You don’t really own your home computer, or even the data you keep on it. Oh, you paid for it, just like you paid for the fibre-optic Internet connection that it can’t function without, but now it squats under your TV using your electricity and does more work for the content industry than for you. The nightly security patches it downloads for itself don’t secure your computer against attackers, they secure the system and software against you. TV-on-demand seemed like a dream come true when you first opted in and upgraded all your hardware, but the slowly encroaching charges are becoming a disincentive to turn on at all. Sometimes the last episode of a series makes up 50% of the cost of the whole season.
The Internet is not what it used to be. It’s expanded, naturally, the technology giving everyone mobile PCs with vast ad-hoc networking capabilities, it’s faster, more efficient, and more available, but it’s also more restrictive. Since the ISPs were made responsible for the content they deliver their filtering has become neurotic. Anti-terror, piracy, plagiarism and libel filters search every request and response for signs of illegal activity, always erring on the side of caution. Wikipedia’s index has been decimated. Popular blogs like Boing Boing now have more lawyers involved than contributors (the one’s that have survived that is). Even if you managed to get something illegal through the filters your operating system’s regularly updated self-check mechanisms would eventually root it out, or report you to the authorities, usually both.

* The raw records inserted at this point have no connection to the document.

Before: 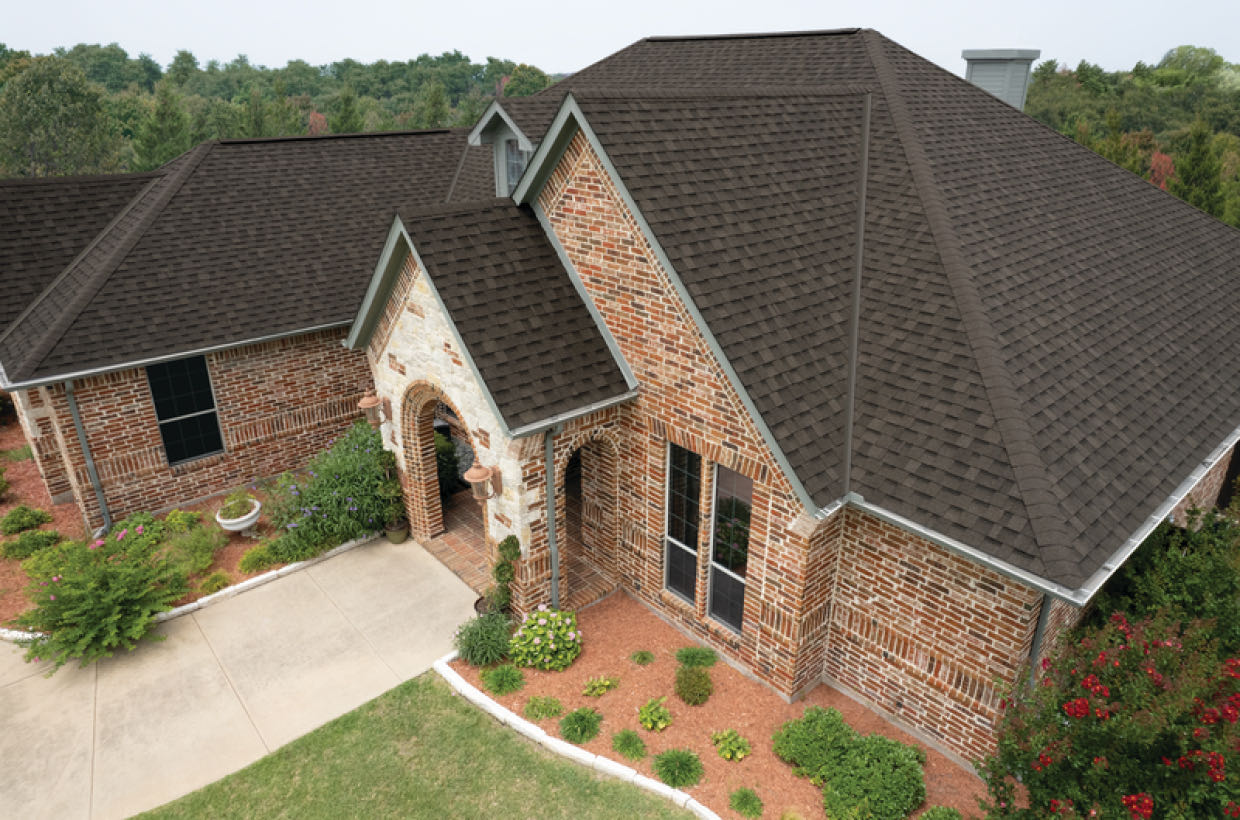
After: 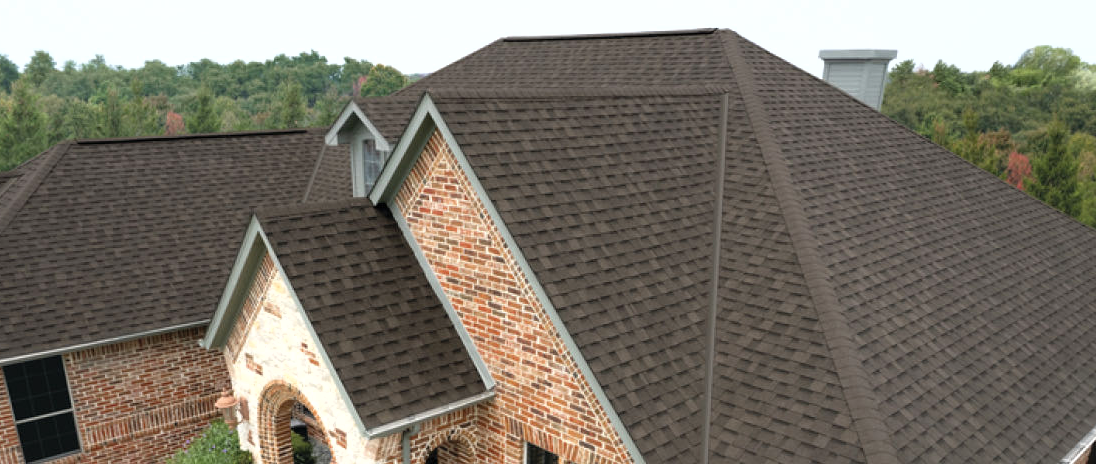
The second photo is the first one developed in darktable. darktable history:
shadows and highlights: shadows 43.25, highlights 6.57, highlights color adjustment 41.53%
tone equalizer: -8 EV -0.439 EV, -7 EV -0.388 EV, -6 EV -0.37 EV, -5 EV -0.257 EV, -3 EV 0.223 EV, -2 EV 0.342 EV, -1 EV 0.385 EV, +0 EV 0.432 EV
crop and rotate: left 11.536%, bottom 43.399%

These days it seems like every time you turn on one of your gadgets you have to fight with its DRM to get it to do what you want. The home movie of your daughter opening her birthday presents is ruined by a patch of grey fog that shifts with every movement of the camera, tracking sluggishly to keep the TV screen in the background obscured. From the codes embedded in TV’s update pattern your camera had decided the show was not licensed for this form of reproduction and blocked it. You wish you had thought to turn it off at the time, but squinting into the camera’s tiny screen it hadn’t looked so bad.
Even once recorded, your own media is not safe. Everything is stored on your home PC, trapped in the solid-state drive’s proprietary filing system. Once there, the only reasonable way to transfer it is to another trusted drive from the same vendor – the DRM won’t recognise any other brand of mass storage device. In the meantime the PC constantly searches your files looking for illegal material. A recent security patch has destroyed the last video of your father. According to the email report you received that same morning the latest video and photographic scanning protocols had decided something seen in the footage resembled a new government building, the appearance of which is now classified. You know for sure that there is no such building in the footage, it was all filmed in the old man’s living room. But there’s no way for you to prove that with the offending shots turned to grey fog.
You just don’t see physical media anymore. Too easily duplicated, their security too easily cracked, they’ve been dropped in favour of heavily encrypted and vendor-locked streaming media. You don’t ‘own’ copies of any music or movies these days, instead your monthly subscriptions grant you only the right to temporarily buffer a few seconds of the distributor’s authorised files while you watch or listen. Ultimately, that was the reason ad-hoc networking protocols and mobile PC technologies were pushed so hard, not because the customers wanted them but because the music and movie industries needed them to replace the vulnerable duplication method normally needed for such mobile media.